Running barefoot may be healthier, say scientists

Runners without shoes land more gently on the ground, avoiding impact injuries

During her colourful career as a track and field athlete, Zola Budd was as famous for her eccentric habit of running barefoot as she was for turning her back on apartheid South Africa.

Now, scientists have found that running without any footwear could in fact be better for your legs than jogging in trainers, because it encourages the use of a different set of muscles as well as a different gait that avoids repeated heavy impacts between the feet and the ground.
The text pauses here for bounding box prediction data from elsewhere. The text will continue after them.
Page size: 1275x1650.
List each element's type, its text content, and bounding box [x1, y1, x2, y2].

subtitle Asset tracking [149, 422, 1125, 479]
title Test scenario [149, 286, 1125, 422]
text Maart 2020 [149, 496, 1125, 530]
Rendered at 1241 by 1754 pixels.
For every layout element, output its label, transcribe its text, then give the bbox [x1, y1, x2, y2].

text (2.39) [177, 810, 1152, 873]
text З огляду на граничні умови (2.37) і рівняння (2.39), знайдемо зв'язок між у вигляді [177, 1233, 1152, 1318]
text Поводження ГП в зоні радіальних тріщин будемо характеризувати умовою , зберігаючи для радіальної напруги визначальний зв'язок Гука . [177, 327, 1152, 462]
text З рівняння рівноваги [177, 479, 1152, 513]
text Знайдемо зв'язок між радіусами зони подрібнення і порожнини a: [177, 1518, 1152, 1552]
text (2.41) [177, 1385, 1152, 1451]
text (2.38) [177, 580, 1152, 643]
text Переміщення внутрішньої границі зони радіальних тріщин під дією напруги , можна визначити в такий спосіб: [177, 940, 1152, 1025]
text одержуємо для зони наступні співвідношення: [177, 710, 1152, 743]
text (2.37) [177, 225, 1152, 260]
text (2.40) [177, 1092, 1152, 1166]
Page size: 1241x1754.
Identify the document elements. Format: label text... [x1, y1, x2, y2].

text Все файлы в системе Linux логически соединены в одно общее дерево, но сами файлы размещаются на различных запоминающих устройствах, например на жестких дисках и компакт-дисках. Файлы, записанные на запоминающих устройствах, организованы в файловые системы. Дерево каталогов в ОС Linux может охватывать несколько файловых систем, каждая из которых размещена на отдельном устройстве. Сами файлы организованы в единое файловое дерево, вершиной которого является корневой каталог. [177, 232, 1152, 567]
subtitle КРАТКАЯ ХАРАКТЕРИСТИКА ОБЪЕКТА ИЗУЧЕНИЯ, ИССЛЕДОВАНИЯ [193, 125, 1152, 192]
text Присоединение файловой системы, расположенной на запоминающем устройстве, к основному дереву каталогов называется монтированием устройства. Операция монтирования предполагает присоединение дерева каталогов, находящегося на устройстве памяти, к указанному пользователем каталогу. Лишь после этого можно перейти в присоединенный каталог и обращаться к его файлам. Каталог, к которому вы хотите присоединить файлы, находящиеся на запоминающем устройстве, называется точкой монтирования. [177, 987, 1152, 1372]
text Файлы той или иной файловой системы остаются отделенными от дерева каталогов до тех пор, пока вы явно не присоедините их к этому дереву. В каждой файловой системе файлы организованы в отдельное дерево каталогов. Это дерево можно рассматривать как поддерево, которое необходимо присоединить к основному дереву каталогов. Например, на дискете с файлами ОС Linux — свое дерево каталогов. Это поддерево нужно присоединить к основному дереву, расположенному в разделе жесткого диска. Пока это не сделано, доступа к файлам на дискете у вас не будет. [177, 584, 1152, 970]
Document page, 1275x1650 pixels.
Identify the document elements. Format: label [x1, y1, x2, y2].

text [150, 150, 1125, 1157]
Wearing modern trainers encourages heavy "heel-striking" between the back of the foot and the ground, whereas barefoot running makes people more "springy" and less likely to hit the ground hard with their feet, it is believed.

The researchers found that running in bare feet – which was until relatively recently in human evolution, the natural way to run – may give better protection against the sort of repetitive-impact injuries caused by striking the ground with a force equivalent to several times a person's body weight.

A study which compared barefoot runners with those who ran in modern trainers found that heel strike was less likely in those who did not wear running shoes. Barefoot runners were more likely to land on the front part or ball of the foot, and they adjusted their leg and foot movements so that they landed more gently on the ground, the scientists found.

"People who don't wear shoes when they run have an astonishingly different strike. By landing on the middle or front of the foot, barefoot runners have almost no impact collision, much less than most shoe runners generate when they heel strike," said Daniel Lieberman, professor of human evolutionary biology at Harvard University.

"Most people today think barefoot running is dangerous and hurts, but actually you can run barefoot on the world's hardest surfaces without the slightest discomfort and pain. All you need is a few calluses to avoid roughing up the skin of the foot. Furthermore, it might be less injurious than the way some people run in shoes," Professor Lieberman said.

The study in the science journal Nature compared runners in the United States and Kenya, where many people have run barefoot since childhood. They found that barefoot runners tend to point their toes toward the ground, giving a spring in their step, compared with those who run in trainers.

Modern running shoes have cushioned heels that encourage landing on the back of the foot, which for a barefoot runner can be painful. However, cushioned heels mean that a typical runner is pounding the ground heavily at a rate of about 1,000 collisions per mile, said Madhusudhan Venkadesan, also of Harvard University.

"Heel striking is painful when barefoot or in minimal shoes because it causes a large collisional force each time a foot lands on the ground. Barefoot runners point their toes more at landing, avoiding this collision by decreasing the effective mass of the foot that comes to a sudden stop when you land, and by having a more compliant, or springy leg," Dr Venkadesan said.

Professor Lieberman said the pronounced arch of the human foot shows that human beings are built for long-distance running. "Humans have engaged in endurance running for millions of years but the modern running shoe was not invented until the 1970s," he said.

However, he cautions: "Running barefoot or in minimal shoes is fun but uses different muscles. If you've been a heel-striker all your life you have to transition slowly to build strength in your calf and foot muscles."